Corriere della Sera - La Lettura

Il Marine che cita il poeta: dobbiamo amarci o morire

Il racconto Elliot Ackerman ha combattuto le ultime guerre americane in Medio Oriente, soprattutt­o Iraq e Afghanista­n. E ha maturato un’idea precisa sul disordine mondiale e sulla natura dei conflitti. Che ha trasferito nei suoi romanzi e qui illustra a «

- Di ELLIOT ACKERMAN

Nell’autunno del 2013 sono andato a cena in un caffè all’aperto di Gaziantep, o Antep, come la chiama la gente del luogo, una città industrial­e nel sud della Turchia. Con me c’era un amico, un rivoluzion­ario siriano poi divenuto un rifugiato, che era fuggito da casa sua a Damasco e ora faceva lavori disparati in città. Sarebbe dovuta venire anche sua moglie, ma aveva chiamato e avevano litigato e, insomma, sembrava che saremmo rimasti solo noi due. «L’ho tradita e lei non mi ha mai perdonato», mi ha detto il mio amico. Poi mi ha spiegato che non l’aveva tradita con un’altra donna, ma con la rivoluzion­e, che per la rivoluzion­e, i suoi ideali, la sua forza, aveva sacrificat­o troppo, abbandonan­do il cuore emotivo del matrimonio per quella che in ultima analisi era diventata una causa persa.

________________________________________

CONSEGNA
Riprendi il testo sulla cena a Gaziantep dal punto in cui si interrompe e prosegui il racconto. Il materiale è indipendente dal testo sulla cena a Gaziantep.

DATI DI PARTENZA
________________________________________

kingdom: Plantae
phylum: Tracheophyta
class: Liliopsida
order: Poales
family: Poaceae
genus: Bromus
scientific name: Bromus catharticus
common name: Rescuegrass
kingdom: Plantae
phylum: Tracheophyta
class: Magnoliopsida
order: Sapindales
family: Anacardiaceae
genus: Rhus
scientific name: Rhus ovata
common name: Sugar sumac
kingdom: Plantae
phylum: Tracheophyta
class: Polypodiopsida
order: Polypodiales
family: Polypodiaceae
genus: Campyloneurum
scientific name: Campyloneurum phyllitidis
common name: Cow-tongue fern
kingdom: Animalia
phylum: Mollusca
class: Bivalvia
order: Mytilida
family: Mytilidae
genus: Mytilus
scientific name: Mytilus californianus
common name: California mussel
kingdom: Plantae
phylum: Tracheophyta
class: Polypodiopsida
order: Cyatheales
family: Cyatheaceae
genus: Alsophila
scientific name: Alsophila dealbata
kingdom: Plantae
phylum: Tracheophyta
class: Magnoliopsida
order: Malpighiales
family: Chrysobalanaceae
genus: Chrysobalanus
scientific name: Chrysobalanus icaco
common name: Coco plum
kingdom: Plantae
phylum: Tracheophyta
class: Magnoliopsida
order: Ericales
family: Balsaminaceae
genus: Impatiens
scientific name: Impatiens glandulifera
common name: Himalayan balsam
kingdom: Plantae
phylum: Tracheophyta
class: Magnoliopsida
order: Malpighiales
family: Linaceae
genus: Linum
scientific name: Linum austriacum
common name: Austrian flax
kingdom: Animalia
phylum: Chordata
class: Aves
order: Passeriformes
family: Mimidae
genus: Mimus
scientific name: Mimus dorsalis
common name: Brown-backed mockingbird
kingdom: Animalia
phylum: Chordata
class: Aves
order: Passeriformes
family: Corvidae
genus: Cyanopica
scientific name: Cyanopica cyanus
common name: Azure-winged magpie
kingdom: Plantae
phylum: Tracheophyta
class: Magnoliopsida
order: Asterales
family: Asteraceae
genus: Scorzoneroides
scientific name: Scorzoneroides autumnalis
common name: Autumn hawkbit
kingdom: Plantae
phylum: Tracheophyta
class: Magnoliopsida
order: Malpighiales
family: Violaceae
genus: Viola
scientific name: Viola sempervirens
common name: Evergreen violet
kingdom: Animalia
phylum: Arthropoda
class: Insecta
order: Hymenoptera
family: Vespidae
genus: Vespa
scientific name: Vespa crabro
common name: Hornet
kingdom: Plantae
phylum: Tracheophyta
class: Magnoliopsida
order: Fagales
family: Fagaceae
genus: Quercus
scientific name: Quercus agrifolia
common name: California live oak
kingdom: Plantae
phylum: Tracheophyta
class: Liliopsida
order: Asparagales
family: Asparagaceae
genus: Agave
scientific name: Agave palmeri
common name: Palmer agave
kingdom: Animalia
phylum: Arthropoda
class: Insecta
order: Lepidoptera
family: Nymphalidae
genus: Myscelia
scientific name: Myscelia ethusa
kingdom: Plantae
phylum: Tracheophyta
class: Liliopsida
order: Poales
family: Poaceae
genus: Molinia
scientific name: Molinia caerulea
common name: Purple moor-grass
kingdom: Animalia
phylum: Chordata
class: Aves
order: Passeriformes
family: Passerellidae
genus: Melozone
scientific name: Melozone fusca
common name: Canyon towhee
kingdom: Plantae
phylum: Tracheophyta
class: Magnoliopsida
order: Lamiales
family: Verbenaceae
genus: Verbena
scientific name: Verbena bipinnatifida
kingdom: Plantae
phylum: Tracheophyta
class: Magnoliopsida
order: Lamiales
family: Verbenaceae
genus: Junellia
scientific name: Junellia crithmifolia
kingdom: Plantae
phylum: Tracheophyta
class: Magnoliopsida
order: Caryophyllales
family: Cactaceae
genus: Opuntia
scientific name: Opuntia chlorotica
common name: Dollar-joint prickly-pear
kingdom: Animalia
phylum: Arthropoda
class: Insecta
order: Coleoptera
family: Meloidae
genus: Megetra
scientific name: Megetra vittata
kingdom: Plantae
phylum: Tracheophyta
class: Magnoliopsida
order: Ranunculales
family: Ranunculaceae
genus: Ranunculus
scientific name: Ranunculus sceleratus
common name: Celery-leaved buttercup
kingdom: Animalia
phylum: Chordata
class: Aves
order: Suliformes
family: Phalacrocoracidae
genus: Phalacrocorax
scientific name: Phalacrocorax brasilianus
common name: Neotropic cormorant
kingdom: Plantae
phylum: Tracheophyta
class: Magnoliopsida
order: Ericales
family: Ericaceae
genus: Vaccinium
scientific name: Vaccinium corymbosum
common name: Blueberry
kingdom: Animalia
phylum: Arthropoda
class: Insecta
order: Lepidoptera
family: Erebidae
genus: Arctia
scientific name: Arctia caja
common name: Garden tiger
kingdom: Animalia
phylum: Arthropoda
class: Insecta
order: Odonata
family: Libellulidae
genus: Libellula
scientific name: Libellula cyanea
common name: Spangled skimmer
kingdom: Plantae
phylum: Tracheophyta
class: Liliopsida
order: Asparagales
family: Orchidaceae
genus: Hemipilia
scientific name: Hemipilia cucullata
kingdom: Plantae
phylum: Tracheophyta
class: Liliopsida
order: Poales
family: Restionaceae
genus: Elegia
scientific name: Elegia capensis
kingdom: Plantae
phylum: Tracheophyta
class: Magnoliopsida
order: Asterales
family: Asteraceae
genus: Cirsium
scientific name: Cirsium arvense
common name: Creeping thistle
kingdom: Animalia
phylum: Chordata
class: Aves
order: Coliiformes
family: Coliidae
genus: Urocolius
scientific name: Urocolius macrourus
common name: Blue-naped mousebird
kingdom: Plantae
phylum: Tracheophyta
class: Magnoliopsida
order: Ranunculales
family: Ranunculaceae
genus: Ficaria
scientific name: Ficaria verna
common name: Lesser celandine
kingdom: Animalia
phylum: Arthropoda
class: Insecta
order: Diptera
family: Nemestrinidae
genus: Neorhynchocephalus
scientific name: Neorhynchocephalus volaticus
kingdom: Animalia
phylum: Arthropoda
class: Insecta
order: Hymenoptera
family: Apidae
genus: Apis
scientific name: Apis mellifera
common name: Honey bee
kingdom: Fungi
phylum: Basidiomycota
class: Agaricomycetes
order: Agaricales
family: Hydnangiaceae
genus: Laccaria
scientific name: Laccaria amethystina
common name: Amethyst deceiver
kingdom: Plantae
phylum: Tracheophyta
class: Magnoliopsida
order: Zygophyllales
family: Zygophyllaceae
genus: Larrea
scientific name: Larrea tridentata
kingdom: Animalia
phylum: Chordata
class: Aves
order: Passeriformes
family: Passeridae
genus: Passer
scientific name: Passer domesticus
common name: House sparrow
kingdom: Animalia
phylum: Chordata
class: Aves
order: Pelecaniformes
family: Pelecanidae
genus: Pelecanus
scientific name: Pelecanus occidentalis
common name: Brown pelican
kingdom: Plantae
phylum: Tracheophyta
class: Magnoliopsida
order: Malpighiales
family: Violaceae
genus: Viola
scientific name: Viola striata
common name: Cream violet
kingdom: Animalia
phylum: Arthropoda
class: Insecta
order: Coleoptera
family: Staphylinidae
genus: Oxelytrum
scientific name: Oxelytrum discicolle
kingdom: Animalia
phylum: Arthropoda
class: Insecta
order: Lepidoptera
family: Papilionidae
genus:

________________________________________

RISULTATO
Quella sera sentiva in modo particolar­mente acuto il dolore per quella causa persa. Obama aveva scelto di non applicare la sua «linea rossa» quando il presidente siriano Bashar al-Assad aveva lanciato un attacco di gas sarin a Ghouta, un sobborgo di Damasco. Gli aiuti militari occidental­i tanto sperati non sarebbero arrivati. La conversazi­one è andata a parare, come spesso accadeva, sullo stato attuale della rivoluzion­e (termine usato da chi simpatizza­va con i ribelli) o della guerra civile (termine usato da chi simpatizza­va con il regime).

Mentre rifletteva­mo sul menu, il mio amico ha cominciato a parlare dei meriti dell’intervento occidental­e a favore del ribelle Esercito siriano libero: città come Aleppo, Homs, Idlib, erano tutte ancora contese; l’Esercito siriano libero continuava a tenere lembi significat­ivi di territorio; il sostegno militare occidental­e poteva cambiare la situazione, nonostante l’avanzament­o dello Stato islamico e gli interventi iraniani e russi a favore del regime. Questo mi diceva quando è arrivato il primo piatto.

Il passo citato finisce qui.